Annie Block | June 01, 2010 |0 Comments
Residents of the mixed-use Lofts at Cherokee Studios, Los Angeles, may sense music in the air. First off, the Hollywood site used to be home to that Cherokee Studios, the one where Frank Sinatra and the Dave Matthews Band recorded. Second, there's the option of turning a room in each of the 12 apartments into a recording studio. Third, Pugh + Scarpa Architects gave the facade of the five-story, 32,000-square-foot new building a jazzy syncopation with the help of individually operable screens of perforated aluminum.

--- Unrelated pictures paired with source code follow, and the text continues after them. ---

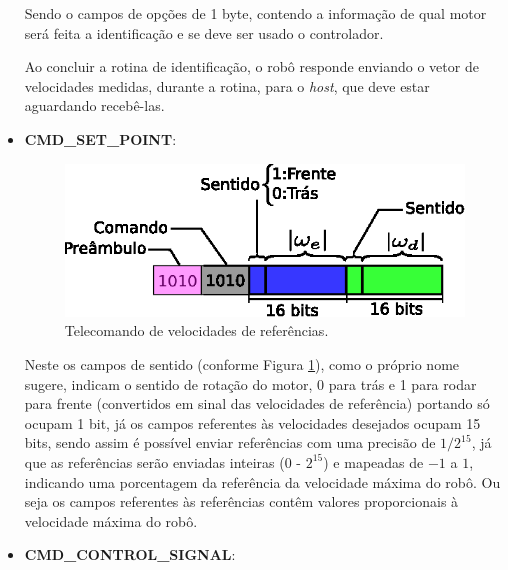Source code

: \begin{itemize}
        
        Sendo o campos de opções de 1 byte, contendo a informação de qual motor será feita a identificação e se deve ser usado o controlador.
        
        Ao concluir a rotina de identificação, o robô responde enviando o vetor de velocidades medidas, durante a rotina, para o \textit{host}, que deve estar aguardando recebê-las.
        
        
    \item \textbf{CMD\_SET\_POINT}:\\
        
        \begin{figure}[H]
            \centering
            \includegraphics[width=\textwidth]{figuras/ilustracoes/ilustracao_comando_omega_ref.eps}
            \caption{Telecomando de velocidades de referências.}
            \label{fig:comando_referencia}
        \end{figure}
        
        
        Neste os campos de sentido (conforme Figura \ref{fig:comando_referencia}), como o próprio nome sugere, indicam o sentido de rotação do motor, 0 para trás e 1 para rodar para frente (convertidos em sinal das velocidades de referência) portando só ocupam 1 bit, já os campos referentes às velocidades desejados ocupam 15 bits, sendo assim é possível enviar referências com uma precisão de $1/2^{15}$, já que as referências serão enviadas inteiras  (0 - $2^{15}$) e mapeadas de $-1$ a $1$, indicando uma porcentagem da referência da velocidade máxima do robô. Ou seja os campos referentes às referências contêm valores proporcionais à velocidade máxima do robô.
        
    \item \textbf{CMD\_CONTROL\_SIGNAL}:\\
        

\end{itemize}
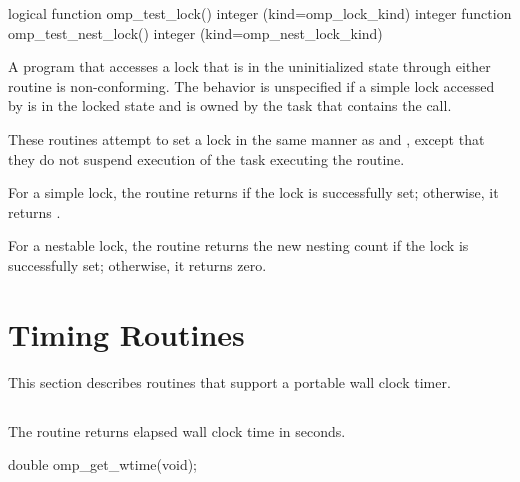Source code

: \fortranspecificstart
\begin{boxedcode}
logical function omp\_test\_lock()
integer (kind=omp\_lock\_kind) 
integer function omp\_test\_nest\_lock()
integer (kind=omp\_nest\_lock\_kind) 
\end{boxedcode}
\fortranspecificend

\constraints
A program that accesses a lock that is in the uninitialized state through either routine is 
non-conforming. The behavior is unspecified if a simple lock accessed by 
 is in the locked state and is owned by the task that contains the call.

\effect 
These routines attempt to set a lock in the same manner as  and 
, except that they do not suspend execution of the task 
executing the routine.

For a simple lock, the  routine returns  if the lock is successfully 
set; otherwise, it returns .

For a nestable lock, the  routine returns the new nesting count 
if the lock is successfully set; otherwise, it returns zero.







\section{Timing Routines}
\label{sec:Timing Routines}
This section describes routines that support a portable wall clock timer.









\subsection{}
\label{subsec:omp_get_wtime}
\summary
The  routine returns elapsed wall clock time in seconds.

\format
\ccppspecificstart
\begin{boxedcode}
double omp\_get\_wtime(void);
\end{boxedcode}
\ccppspecificend

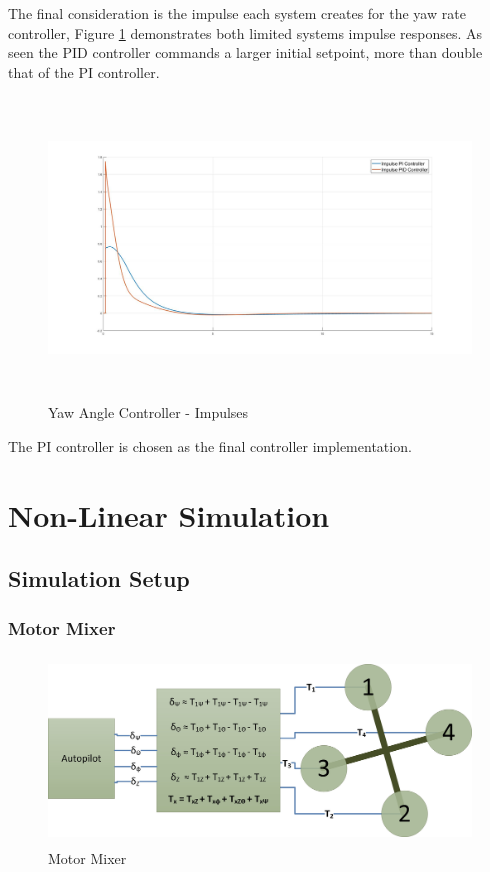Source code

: 	The final consideration is the impulse each system creates for the yaw rate controller, Figure \ref{IM_YawAngleImpulse} demonstrates both limited systems impulse responses. As seen the PID controller commands a larger initial setpoint, more than double that of the PI controller.    
	
	\begin{figure}[H]
		\centering
		\includegraphics[height = 8cm]{../Design/Matlab/Controllers/yaw_angle_impulse.jpg}
		\caption{Yaw Angle Controller -  Impulses}
		\label{IM_YawAngleImpulse}
	\end{figure}
	
	The PI controller is chosen as the final controller implementation. 
	
	\section{Non-Linear Simulation}\label{SECT_Nonlinear}
	\subsection{Simulation Setup}
	\subsubsection{Motor Mixer}		
	\begin{figure}[H]
		\centering
		\includegraphics[height = 5cm]{../References/Diagrams/MotorMixer.jpg}
		\caption{Motor Mixer}
		\label{IM_MotorMixer}
	\end{figure}	
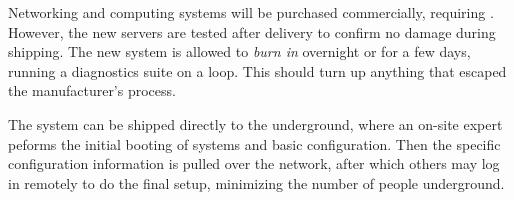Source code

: Networking and computing systems will be purchased commercially, requiring . However, the new servers are tested after delivery to confirm no damage during shipping. The new system is allowed to \textit{burn in} overnight or for a few days, 
running a diagnostics suite on a loop. This should turn up anything that escaped the manufacturer's  process.

The system can be shipped directly to the underground, 
where an on-site
expert peforms the initial booting of systems and basic
configuration. Then the specific configuration information is pulled over
the network, after which others may log in remotely to do the final
setup, minimizing the number of people underground.

 

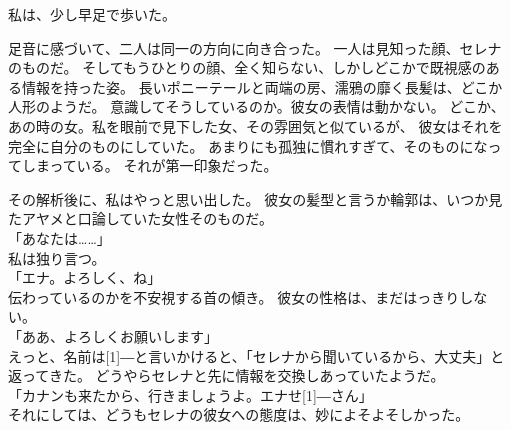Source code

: \documentclass[../IHMain]{subfiles}
\begin{document}
私は、少し早足で歩いた。

足音に感づいて、二人は同一の方向に向き合った。
一人は見知った顔、セレナのものだ。
そしてもうひとりの顔、全く知らない、しかしどこかで既視感のある情報を持った姿。
長いポニーテールと両端の房、濡鴉の靡く長髪は、どこか人形のようだ。
意識してそうしているのか。彼女の表情は動かない。
どこか、あの時の女。私を眼前で見下した女、その雰囲気と似ているが、
彼女はそれを完全に自分のものにしていた。
あまりにも孤独に慣れすぎて、そのものになってしまっている。
それが第一印象だった。

その解析後に、私はやっと思い出した。
彼女の髪型と言うか輪郭は、いつか見たアヤメと口論していた女性そのものだ。\\
「あなたは……」\\
私は独り言つ。\\
「エナ。よろしく、ね」\\
伝わっているのかを不安視する首の傾き。
彼女の性格は、まだはっきりしない。\\
「ああ、よろしくお願いします」\\
えっと、名前は\scalebox{3}[1]{―}と言いかけると、「セレナから聞いているから、大丈夫」と返ってきた。
どうやらセレナと先に情報を交換しあっていたようだ。\\
「カナンも来たから、行きましょうよ。エナせ\scalebox{3}[1]{―}さん」\\
それにしては、どうもセレナの彼女への態度は、妙によそよそしかった。
\end{document}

Crooners and rockers aside, what Cherokee is first and foremost is environmentally conscious. No green stone has been left unturned. The aforementioned screens provide shade while allowing breezes to pass through. There's a green roof, a photovoltaic panel system, and an electric-car charging port for each of the apartments. Inside the units, which range from 1,000 to 2,000 square feet, all paint and finishes are zero-VOC, appliances are Energy Star-rated, toilets are low-flow, and woods are certified by the Forest Stewardship Council. Plus, the dark walnut paneling from Sinatra's studio has reappeared in the lobby. Sounds like Pugh + Scarpa is going platinum, LEED Platinum.